EXERCISE INSTRUCTIONS:
Reproduce every record exactly as it appears, but not the pictures.

==== STORED DATA

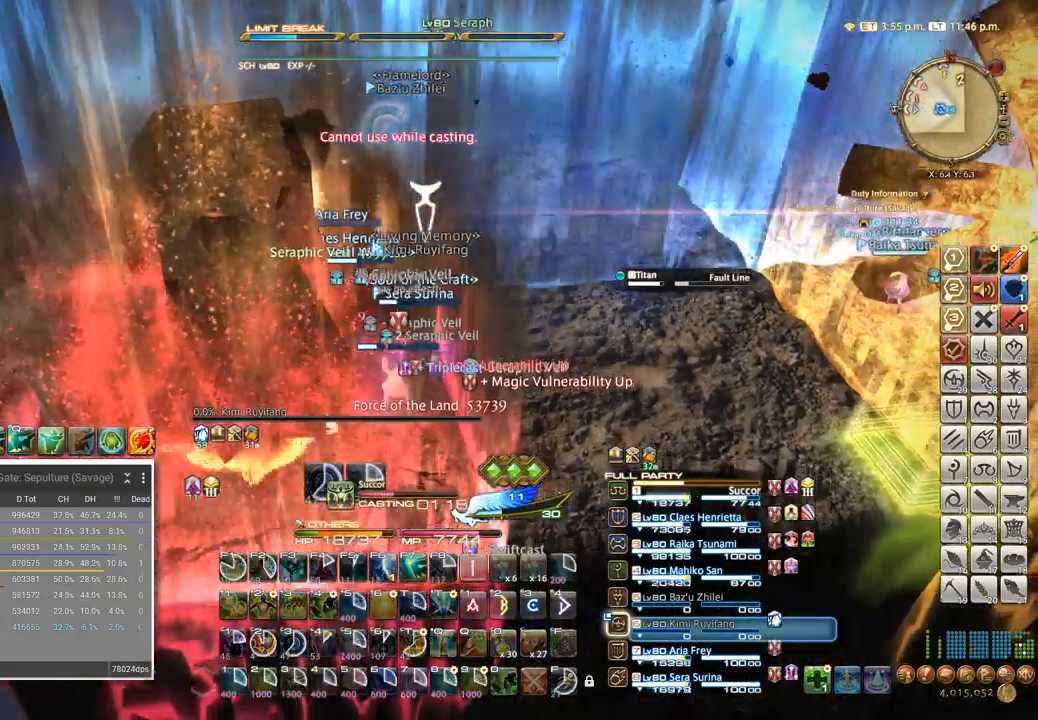
{"keys": [], "events": []}
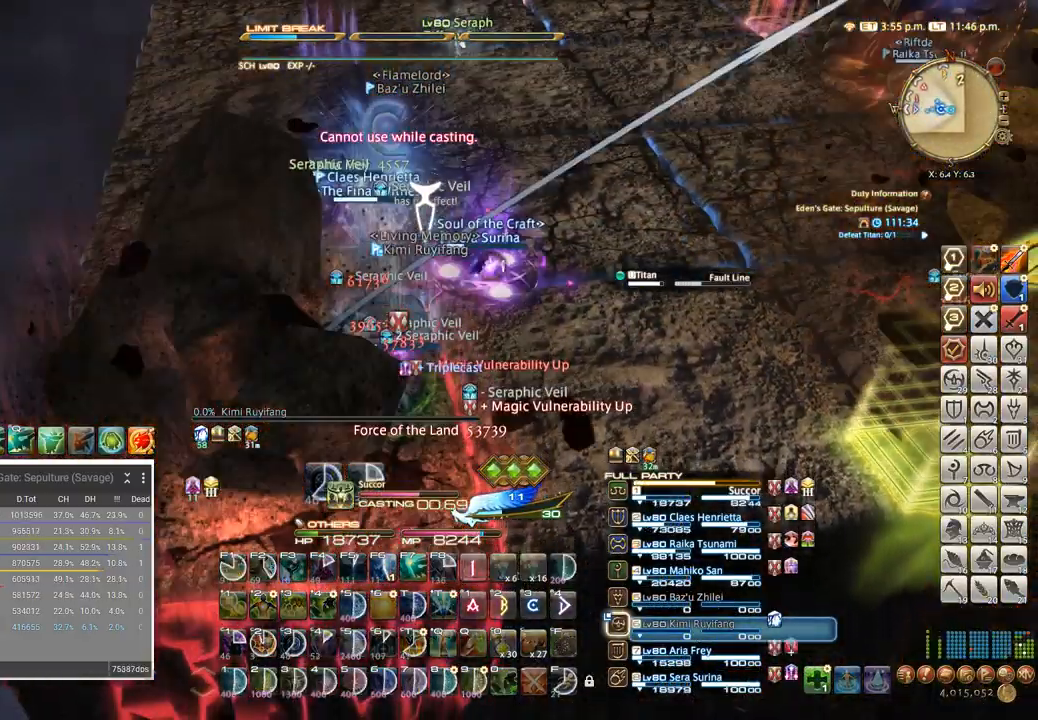
{"keys": ["w"], "events": [[267, "w", "down"]]}
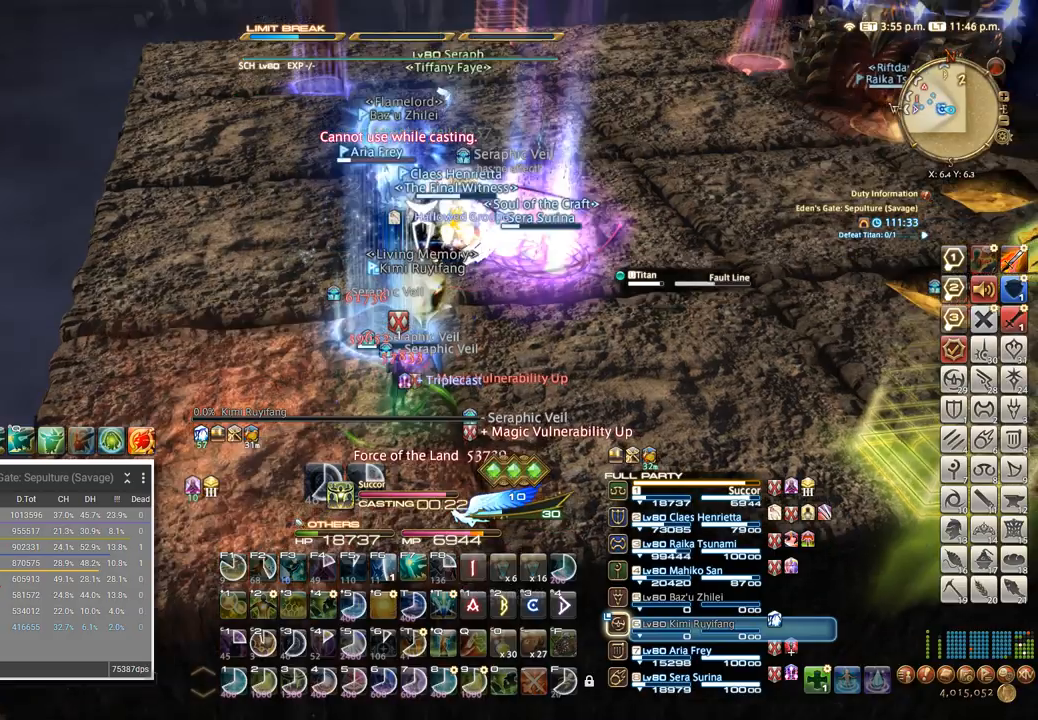
{"keys": ["w"], "events": [[33, "d", "down"], [433, "d", "up"]]}
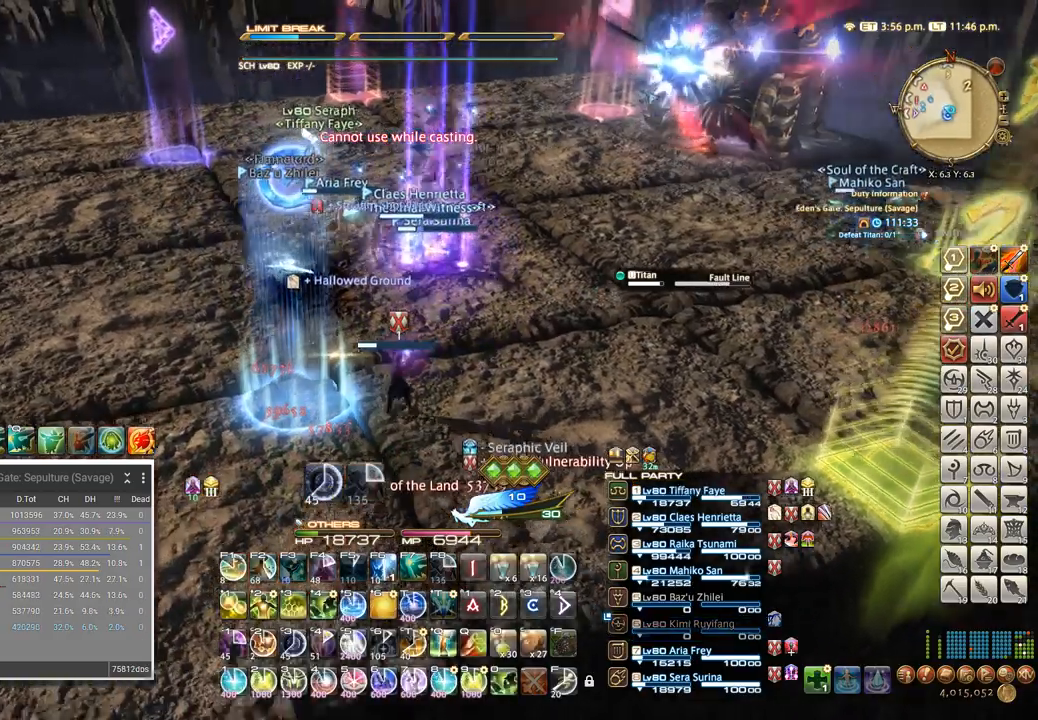
{"keys": ["w"], "events": [[183, "f", "down"], [250, "f", "up"]]}
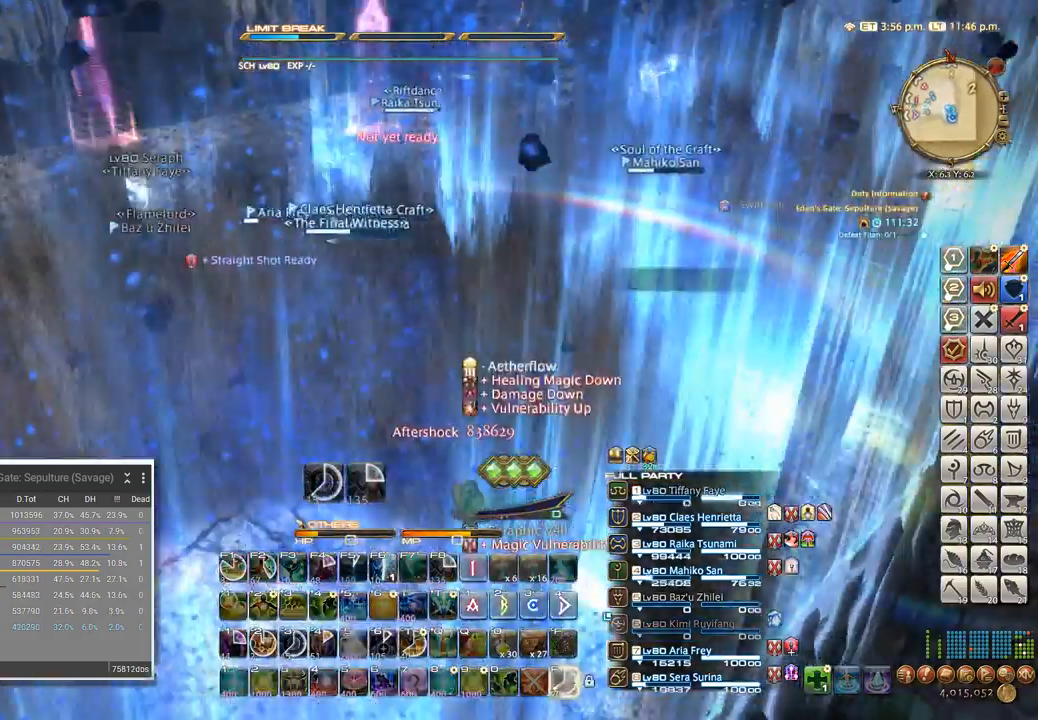
{"keys": [], "events": [[433, "w", "up"]]}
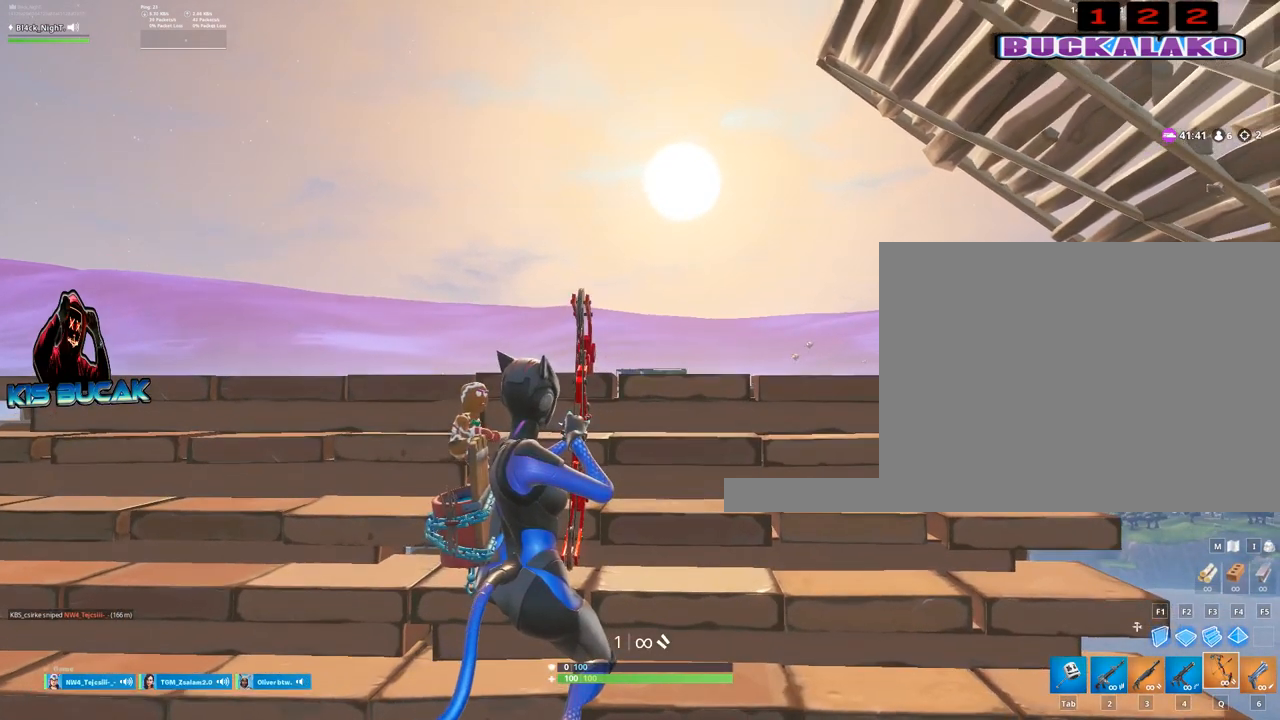
Gameplay with keyboard and mouse; each line is a JSON object with the keys and mouse buttons held at the frame after it. "events" lists presses ("down") and releases ("up") of "1", "2", "3", "4", "5", "a", "alt", "c", "caps_lock", "ctrl", "d", "e", "f", "g", "q", "r", "s", "shift", "space", "t", "tab", "v", "w", "x", "z", "mouse_left", "mouse_wheel" and "mouse_right" between this image and that frame as [ms after this image, input, new state], when the widget could be followed in between. "mouse_left", "mouse_wheel", "mouse_right" = the "left", "wheel", "right" buttons of the "mouse" list. No other keys are recorded. "wheel" means that the mouse wheel is clicked or scrolled. "mouse_move" is the direction in which the mouse moves at that frame (one of eight, or "still"), when it could be read.
{"keys": [], "mouse": ["left"], "mouse_move": "still", "events": [[167, "mouse_left", "down"]]}
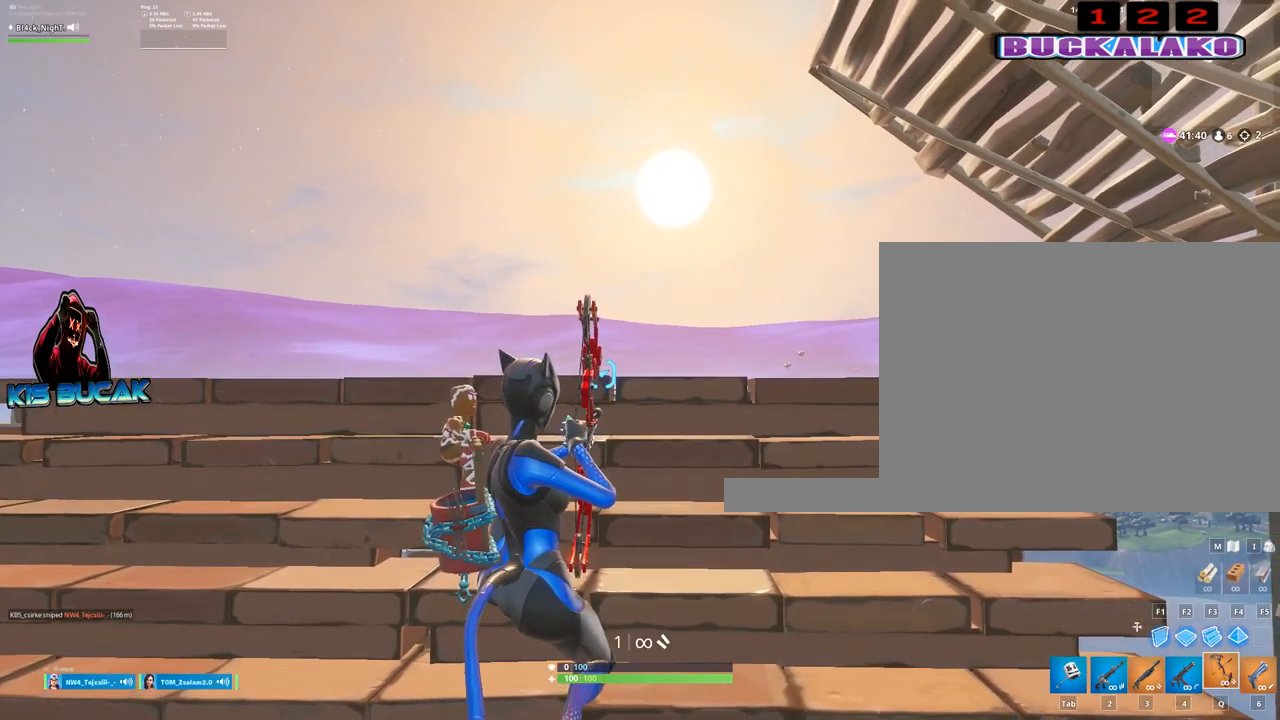
{"keys": [], "mouse": ["left"], "mouse_move": "still", "events": []}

========

OUTPUT:
{"keys": [], "events": []}
{"keys": ["w"], "events": [[267, "w", "down"]]}
{"keys": ["w"], "events": [[33, "d", "down"], [433, "d", "up"]]}
{"keys": ["w"], "events": [[183, "f", "down"], [250, "f", "up"]]}
{"keys": [], "events": [[433, "w", "up"]]}
Gameplay with keyboard and mouse; each line is a JSON object with the keys and mouse buttons held at the frame after it. "events" lists presses ("down") and releases ("up") of "1", "2", "3", "4", "5", "a", "alt", "c", "caps_lock", "ctrl", "d", "e", "f", "g", "q", "r", "s", "shift", "space", "t", "tab", "v", "w", "x", "z", "mouse_left", "mouse_wheel" and "mouse_right" between this image and that frame as [ms after this image, input, new state], when the widget could be followed in between. "mouse_left", "mouse_wheel", "mouse_right" = the "left", "wheel", "right" buttons of the "mouse" list. No other keys are recorded. "wheel" means that the mouse wheel is clicked or scrolled. "mouse_move" is the direction in which the mouse moves at that frame (one of eight, or "still"), when it could be read.
{"keys": [], "mouse": ["left"], "mouse_move": "still", "events": [[167, "mouse_left", "down"]]}
{"keys": [], "mouse": ["left"], "mouse_move": "still", "events": []}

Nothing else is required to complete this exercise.